There are whole textbooks on each polymer chemistry system, and they all have their own little unique quirks. A chemist could spend their whole career working on polyurethanes.
The ability to develop a specialty polymer is usually technically not very difficult. Finding these polymers the right applications for the right customers at the right price with the right margin is the big challenge. Also, if you can do it all correctly your big hope is to achieve the “best in class” profit margins above. If you can exceed that framework, you will be considered a genius.
Innovation in the lab often looks like making new catalysts or making monomers economical that were once perceived to be just a dream. If you can synthesize a perfect triblock copolymer from monomers that couldn’t be polymerized before (and you have almost no diblock coproduct) then the first applications (if there are any) will probably be some niche area. Hopefully, whoever operates in that niche area will be willing to spend the time making your technology work for their process, applications, and customers. If successful, that might mean unlocking new paradigms or concepts that previously were not thought possible and a wild runaway success.
This is why we send samples to potential and current customers. Your customers need to figure out how to fit your product into their product and make their customers happy.
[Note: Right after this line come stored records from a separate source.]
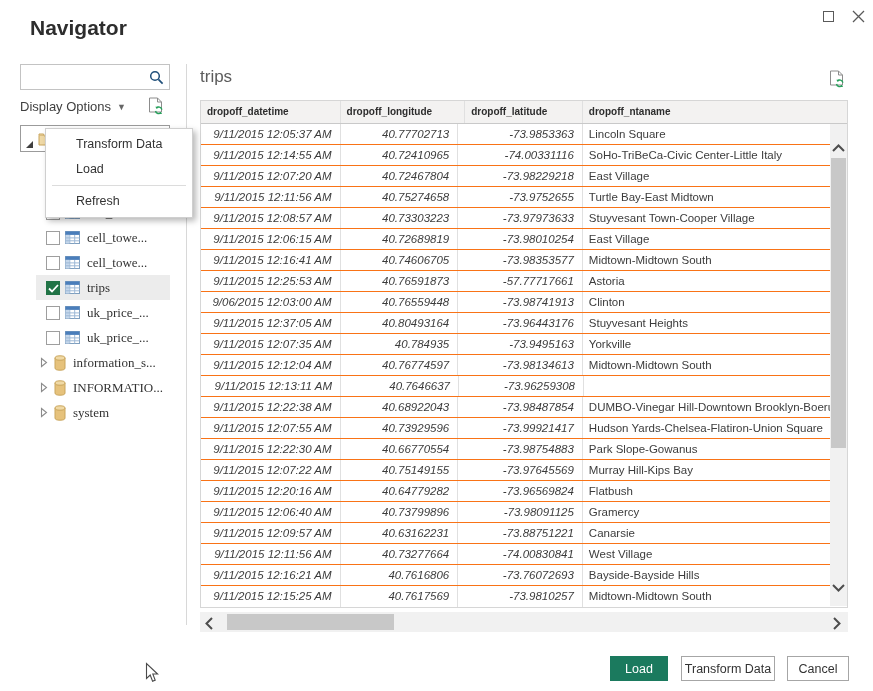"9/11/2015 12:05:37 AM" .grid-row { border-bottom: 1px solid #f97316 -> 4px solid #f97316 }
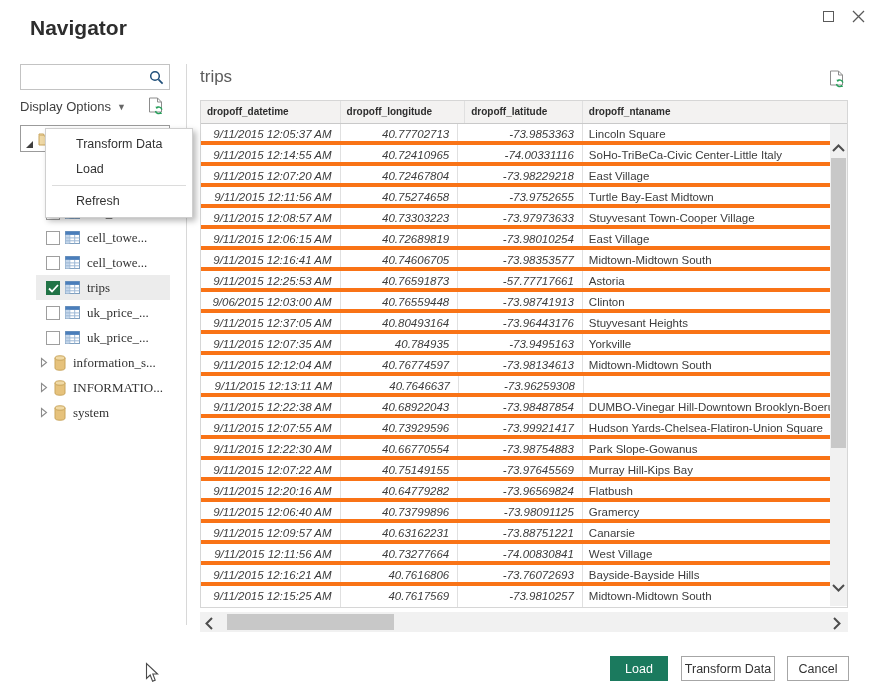"cell_towe..." .tree-lbl { font-family: Liberation Serif, serif -> none }
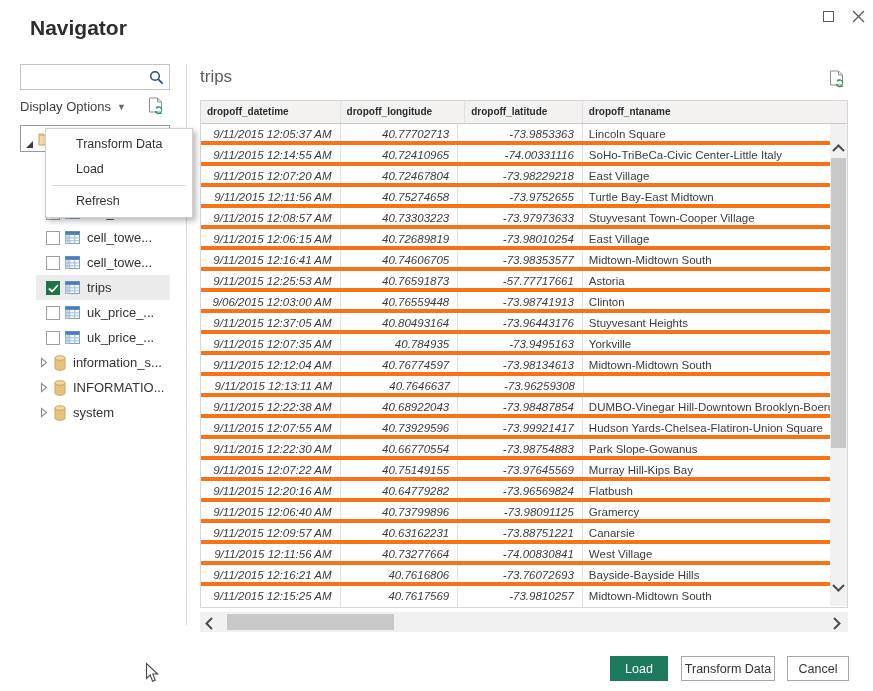"9/06/2015 12:03:00 AM" div.cell { text: 9/06/2015 -> 9/07/2015 }
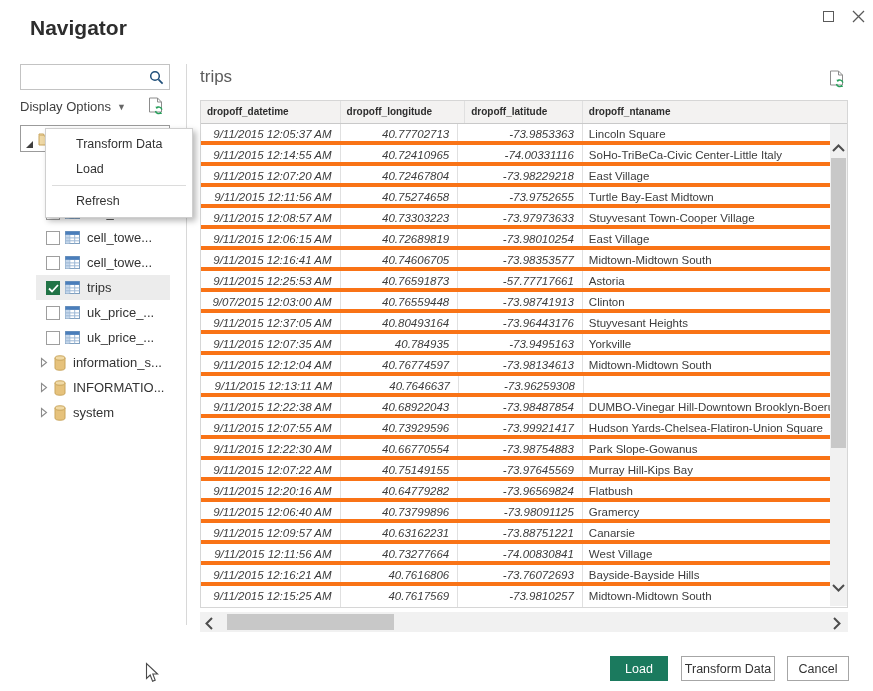"9/11/2015 12:20:16 AM" div.cell { text: 9/11/2015 -> 9/09/2015 }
If you want “product market fit,” you are going to have to wait for each customer to tell you how your product is either great, terrible, or needs a bit of tweaking (usually it needs tweaking).
Here’s the process that’s been happening since synthetic polymers were invented.
Start in specialty products.
Early adoption results in great traction.
Everyone in that market starts to use your chemistry but with differences.
New competitors enter and compete away your high margins.
Your specialty products feel price pressure and margins get eroded.
Cost cutting happens to boost margins temporarily (layoffs).
Give up innovation engine and focus on operational efficiency.
Specialty product becomes closer to a commodity.
Company sells to a private equity firm.
Slow downward spiral that gets arrested because no one else wants to compete with you and consolidation occurs.
Duopolies form.
Someone has a great idea that could really disrupt this market that has been lacking in innovation.
Start-up founders and new product teams, you might be here right now.
Find a new specialty area that provides more value than what currently exists.
The cycle starts again.
Everything old is new…again.
The limitation on monomers is severe once you start looking at volumes. It's easy (and fun!) to come up with new monomers or ways of using unusual monomers. Super hard to get them at scale, at a cost that does not tank the product launch. I once had a very bright chemist advocating for a silane acrylate that they found in a catalog. I agreed it would do the job, but sent them off to get pricing before we went too far. Very crestfallen bright young chemist came back from purchasing.
The first moral of the story is make friends with purchasing/ supply chain. They can save you from the no-chance work and enable the merely bold.
The second moral of the story is that additives are often more cost-effective than monomers, and have impact at lower amounts.
Another great article, thank you. I am curious: do you expect the (widely agreed-upon) list of commodity thermoplastics to change within your lifetime? Are people developing specialty polymers with the idea to one day supplant a commodity thermoplastic?